Unfortunately what we do not have is comparable statistical information regarding how many of these patients, and what proportions, are never smokers. We know that the majority of lung cancers are now diagnosed in former tobacco users (thanks to the increasing quit rate), but we do not have a measure from year to year of the never smokers.

It is postulated that women are more susceptible to developing lung cancer than men are, and that relatively lower amounts of tobacco or other carcinogen exposure cause lung cancer in women compared to men. This may be related to hormonal differences between men and women, and is supported by evidence that women taking hormonal replacement therapy have worse outcomes with lung cancer compared to women who are not taking hormone replacement.

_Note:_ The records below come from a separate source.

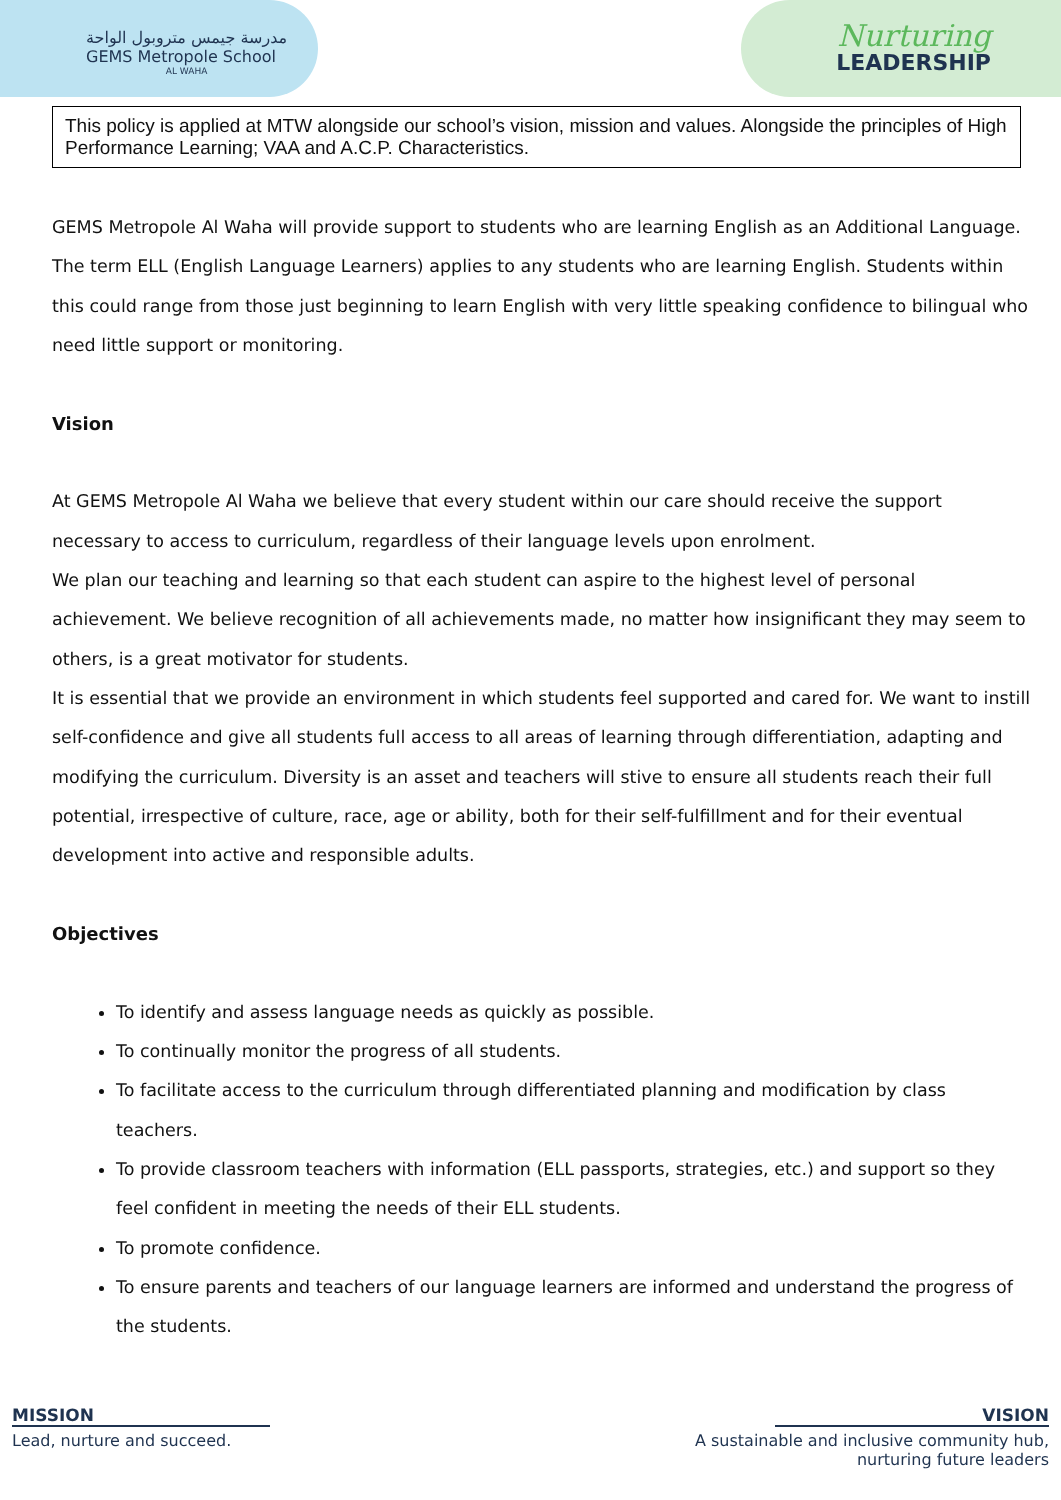مدرسة جيمس متروبول الواحة
GEMS Metropole School
AL WAHA
Nurturing
LEADERSHIP
This policy is applied at MTW alongside our school’s vision, mission and values. Alongside the principles of High Performance Learning; VAA and A.C.P. Characteristics.
GEMS Metropole Al Waha will provide support to students who are learning English as an Additional Language. The term ELL (English Language Learners) applies to any students who are learning English. Students within this could range from those just beginning to learn English with very little speaking confidence to bilingual who need little support or monitoring.
Vision
At GEMS Metropole Al Waha we believe that every student within our care should receive the support necessary to access to curriculum, regardless of their language levels upon enrolment.
We plan our teaching and learning so that each student can aspire to the highest level of personal achievement. We believe recognition of all achievements made, no matter how insignificant they may seem to others, is a great motivator for students.
It is essential that we provide an environment in which students feel supported and cared for. We want to instill self-confidence and give all students full access to all areas of learning through differentiation, adapting and modifying the curriculum. Diversity is an asset and teachers will stive to ensure all students reach their full potential, irrespective of culture, race, age or ability, both for their self-fulfillment and for their eventual development into active and responsible adults.
Objectives
To identify and assess language needs as quickly as possible.
To continually monitor the progress of all students.
To facilitate access to the curriculum through differentiated planning and modification by class teachers.
To provide classroom teachers with information (ELL passports, strategies, etc.) and support so they feel confident in meeting the needs of their ELL students.
To promote confidence.
To ensure parents and teachers of our language learners are informed and understand the progress of the students.
MISSION
Lead, nurture and succeed.
VISION
A sustainable and inclusive community hub,
nurturing future leaders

In my practice, it seems that more than 10% of patients are never-smokers, although this incorporates both men and women. However, as a subspecialist practice focusing on lung cancer, this may not be representative of what is occurring across the country. People who are never-smokers tend to have fewer health problems overall and are more able to seek out subspecialist care.

It may be that we are seeing more lung cancers in never smokers as the smoking-related lung cancer rates start to decline. It may also be that, finally, lung cancer is gaining greater awareness and advocacy, and that people who have lung cancer are now speaking out and telling their stories in a more visible way. More people than ever are living longer with lung cancer, and more people who have never smoked are fighting against the social stigmas wrongly assigned to lung cancer and are helping to raise awareness.

Currently we don’t have the dedicated statistical trials in US-based populations to know for certain. Hopefully as awareness increases, we will start to have this information reliably tracked in order to monitor the occurrence over time.

Given that in many never smokers currently we are unable to identify a specific exposure that caused the lung cancer, having more reliable epidemiologic data in the future may help us more successfully track down, and eliminate, causes of lung cancer and prevent future generations from developing the disease.